Commissioner David Reaves, a former school board member who heads the panel’s education committee, says more revenue isn’t the solution.

“It’s about a district willing to reinvent itself,” he said in reference to right-sizing the district’s use of facilities in face of shrinking enrollment. “A lot of their extra money is tied up in that.”

Eddie Jones (Shelby County)

But Commissioners Eddie Jones and Melvin Burgess want to look closer at the county’s wheel tax, which currently allocates $32 million to schools — half to operations and half to capital improvements. They want to redirect the full amount to operations. And with property tax revenues slightly ahead of projections, Jones believes the money will be there to fund the gap without raising taxes.

“The dollar follows the kids, not the buildings,” Jones said Tuesday. Closing under-utilized buildings “would free up more money for the classroom, but it will not determine how much less money we’ll give them. That’s just a talking point.”

To cover last year’s budget gap, school leaders dipped into the district’s reserve fund. This year, Hopson said that approach is unsustainable.

“He’s right; it’s not sustainable,” Reaves agreed. “The reason that’s not sustainable is because their footprint is too big.”

School board member Kevin Woods said the board continues to make a good-faith effort.

“The district has been closing schools for a very long time,” Woods said. “I think the County Commission can look at the district school board record on making tough decisions. Once they look at our record on decisions to right-size the district, it will be crystal clear ….”

Burgess, who is also a quality control manager for Shelby County Schools, said more work must be done, but the focus should be on making more school improvements and boosting enrollment.
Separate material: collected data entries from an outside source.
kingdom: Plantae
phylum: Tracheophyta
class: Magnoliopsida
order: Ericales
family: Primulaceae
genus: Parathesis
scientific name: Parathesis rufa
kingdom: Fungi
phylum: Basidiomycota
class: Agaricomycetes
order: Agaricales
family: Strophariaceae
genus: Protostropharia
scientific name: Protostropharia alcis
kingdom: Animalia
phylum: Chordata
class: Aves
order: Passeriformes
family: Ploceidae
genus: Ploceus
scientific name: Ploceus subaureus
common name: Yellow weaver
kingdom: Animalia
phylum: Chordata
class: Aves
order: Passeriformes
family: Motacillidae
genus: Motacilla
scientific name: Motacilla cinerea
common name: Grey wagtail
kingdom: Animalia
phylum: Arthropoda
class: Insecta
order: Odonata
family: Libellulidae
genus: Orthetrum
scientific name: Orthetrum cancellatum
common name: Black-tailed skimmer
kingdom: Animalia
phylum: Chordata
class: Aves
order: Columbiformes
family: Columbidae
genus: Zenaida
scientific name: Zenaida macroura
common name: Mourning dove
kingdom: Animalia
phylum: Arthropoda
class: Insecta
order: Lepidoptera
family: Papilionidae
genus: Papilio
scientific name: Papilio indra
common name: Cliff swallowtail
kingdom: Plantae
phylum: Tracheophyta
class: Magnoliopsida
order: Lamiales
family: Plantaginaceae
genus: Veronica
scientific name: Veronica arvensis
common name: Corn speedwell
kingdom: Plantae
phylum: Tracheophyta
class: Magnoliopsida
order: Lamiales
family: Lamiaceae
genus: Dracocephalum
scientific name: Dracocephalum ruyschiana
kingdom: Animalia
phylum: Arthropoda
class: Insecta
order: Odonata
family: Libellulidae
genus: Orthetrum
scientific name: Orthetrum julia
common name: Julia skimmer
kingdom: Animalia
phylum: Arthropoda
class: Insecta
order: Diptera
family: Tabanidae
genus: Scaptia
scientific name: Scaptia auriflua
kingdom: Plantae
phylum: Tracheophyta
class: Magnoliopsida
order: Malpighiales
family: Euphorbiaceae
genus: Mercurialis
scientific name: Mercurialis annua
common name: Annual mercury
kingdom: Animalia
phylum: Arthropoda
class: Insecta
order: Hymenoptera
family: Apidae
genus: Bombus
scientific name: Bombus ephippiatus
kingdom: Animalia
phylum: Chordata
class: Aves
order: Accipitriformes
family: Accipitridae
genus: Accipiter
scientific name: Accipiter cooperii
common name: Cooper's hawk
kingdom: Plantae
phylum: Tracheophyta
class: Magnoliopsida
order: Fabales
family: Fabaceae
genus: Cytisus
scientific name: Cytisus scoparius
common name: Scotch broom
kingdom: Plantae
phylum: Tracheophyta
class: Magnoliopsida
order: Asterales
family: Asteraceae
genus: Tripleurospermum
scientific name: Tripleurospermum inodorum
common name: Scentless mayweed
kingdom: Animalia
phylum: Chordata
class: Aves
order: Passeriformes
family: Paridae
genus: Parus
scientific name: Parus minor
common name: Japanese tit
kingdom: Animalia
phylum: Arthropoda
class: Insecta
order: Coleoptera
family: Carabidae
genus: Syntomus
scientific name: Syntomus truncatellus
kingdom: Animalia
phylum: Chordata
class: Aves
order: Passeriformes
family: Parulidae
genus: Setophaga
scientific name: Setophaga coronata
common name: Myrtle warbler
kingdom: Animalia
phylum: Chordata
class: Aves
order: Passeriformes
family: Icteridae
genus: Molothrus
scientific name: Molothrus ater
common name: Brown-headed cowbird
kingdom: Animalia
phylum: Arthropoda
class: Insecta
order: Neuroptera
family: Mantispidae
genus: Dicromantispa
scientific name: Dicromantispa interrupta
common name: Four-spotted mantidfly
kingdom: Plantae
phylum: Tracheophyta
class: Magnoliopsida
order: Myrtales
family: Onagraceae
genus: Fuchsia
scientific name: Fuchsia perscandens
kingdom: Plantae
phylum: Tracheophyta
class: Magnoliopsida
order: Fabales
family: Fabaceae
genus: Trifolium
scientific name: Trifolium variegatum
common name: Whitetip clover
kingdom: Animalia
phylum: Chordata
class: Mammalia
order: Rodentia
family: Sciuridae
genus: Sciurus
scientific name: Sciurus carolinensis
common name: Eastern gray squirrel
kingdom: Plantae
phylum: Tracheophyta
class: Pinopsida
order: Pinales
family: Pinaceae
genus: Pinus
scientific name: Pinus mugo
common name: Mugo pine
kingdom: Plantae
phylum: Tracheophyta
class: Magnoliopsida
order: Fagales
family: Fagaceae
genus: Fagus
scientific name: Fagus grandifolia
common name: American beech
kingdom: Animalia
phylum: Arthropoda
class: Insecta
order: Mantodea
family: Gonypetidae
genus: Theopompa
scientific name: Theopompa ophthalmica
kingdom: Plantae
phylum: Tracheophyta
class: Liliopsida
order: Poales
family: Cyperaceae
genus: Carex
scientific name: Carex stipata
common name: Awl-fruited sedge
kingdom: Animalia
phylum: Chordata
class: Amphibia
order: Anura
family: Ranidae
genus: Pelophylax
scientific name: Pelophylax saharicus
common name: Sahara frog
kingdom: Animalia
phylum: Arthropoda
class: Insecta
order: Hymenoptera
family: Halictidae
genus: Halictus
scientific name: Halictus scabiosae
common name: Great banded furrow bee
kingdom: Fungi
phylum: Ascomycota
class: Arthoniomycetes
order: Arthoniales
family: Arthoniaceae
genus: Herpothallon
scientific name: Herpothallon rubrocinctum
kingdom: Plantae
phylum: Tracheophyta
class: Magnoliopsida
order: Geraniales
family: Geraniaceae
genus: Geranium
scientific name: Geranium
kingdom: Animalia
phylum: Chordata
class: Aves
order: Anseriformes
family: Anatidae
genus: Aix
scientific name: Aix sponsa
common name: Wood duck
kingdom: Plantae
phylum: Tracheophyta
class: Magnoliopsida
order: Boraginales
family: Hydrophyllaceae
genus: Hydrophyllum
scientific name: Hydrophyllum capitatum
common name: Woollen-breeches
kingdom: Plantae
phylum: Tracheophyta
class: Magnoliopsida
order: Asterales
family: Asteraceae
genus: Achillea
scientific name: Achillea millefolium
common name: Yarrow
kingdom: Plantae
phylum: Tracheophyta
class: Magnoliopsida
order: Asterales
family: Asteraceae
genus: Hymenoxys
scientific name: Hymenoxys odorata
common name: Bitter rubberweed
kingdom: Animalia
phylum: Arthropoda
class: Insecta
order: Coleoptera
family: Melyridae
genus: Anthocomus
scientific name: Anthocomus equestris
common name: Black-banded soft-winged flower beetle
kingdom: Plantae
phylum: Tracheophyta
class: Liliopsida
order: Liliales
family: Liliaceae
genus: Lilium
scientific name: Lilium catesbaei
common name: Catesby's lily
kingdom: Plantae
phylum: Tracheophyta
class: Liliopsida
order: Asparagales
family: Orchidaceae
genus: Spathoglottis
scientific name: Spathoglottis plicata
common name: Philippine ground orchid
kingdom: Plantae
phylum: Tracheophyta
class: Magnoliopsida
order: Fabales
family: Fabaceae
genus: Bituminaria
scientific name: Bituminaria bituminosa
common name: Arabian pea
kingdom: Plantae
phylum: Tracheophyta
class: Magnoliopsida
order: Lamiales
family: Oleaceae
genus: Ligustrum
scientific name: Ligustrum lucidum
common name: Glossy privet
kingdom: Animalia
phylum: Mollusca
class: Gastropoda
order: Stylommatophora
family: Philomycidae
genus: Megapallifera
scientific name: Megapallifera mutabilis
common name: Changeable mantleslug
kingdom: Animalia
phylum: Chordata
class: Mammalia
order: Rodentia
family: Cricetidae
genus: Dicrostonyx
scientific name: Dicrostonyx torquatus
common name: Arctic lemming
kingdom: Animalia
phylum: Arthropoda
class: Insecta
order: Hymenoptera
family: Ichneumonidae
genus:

Underfunding the district would only create more problems, he said.

“We’ve got to find a way to make our schools good again so we’re not losing kids,” said Burgess, who favors increasing the wheel tax by $1 to help fund schools.

That approach may help this year, but the challenges are systemic, according to Marcus Pohlmann, a political science professor at Rhodes College who has chronicled the history of Memphis schools.

“You don’t build infrastructure for 110,000 (students) and overnight adjust it to 95,000. For a school system, that has got to be a logistical nightmare,” he said. “Give them a guaranteed five-year population, and maybe you can work with that. It’s amazing they’re even able to stay afloat.”

Hopson’s administration is expected to release a facilities study later this year to provide a more comprehensive review. In the meantime, the district still needs funding support to make more academic gains, Pohlmann said.

“The reality is, the system needs a whole lot more than what they have. Not less,” Pohlmann said.

"The dollar follows the kids, not the buildings."

Eddie Jones, county commissioner

If the County Commission votes to provide an additional $35 million to Shelby County Schools as requested, it would have to increase funding for the county’s municipal districts too by about $10 million. Shelby County Mayor Mark Luttrell’s proposed budget includes only an $8.7 million increase to all seven of the county’s school districts, of which Shelby County Schools would receive about 78 percent.

And Shelby County Schools isn’t the only group asking for additional funding. “All we’ve got in government is competing needs and we’ve got to prioritize,” said Commissioner Heidi Shafer during a recent budget hearing with other county departments.

Burgess maintains that education has got to be one of those priorities. However, school leaders have to prioritize as well, he said, and demonstrate good stewardship of their resources.

“Either you invest on the front end or spend on the back end,” he said, referring to the costs of educating kids for college and careers to the costs of unemployment and criminal justice. “If they need $50 million, give it to them. But we’ve got to hold them accountable. You’ve got to have a plan.”

 

Editor’s note: This story has been updated from an earlier version to include comments from County Commissioner Eddie Jones.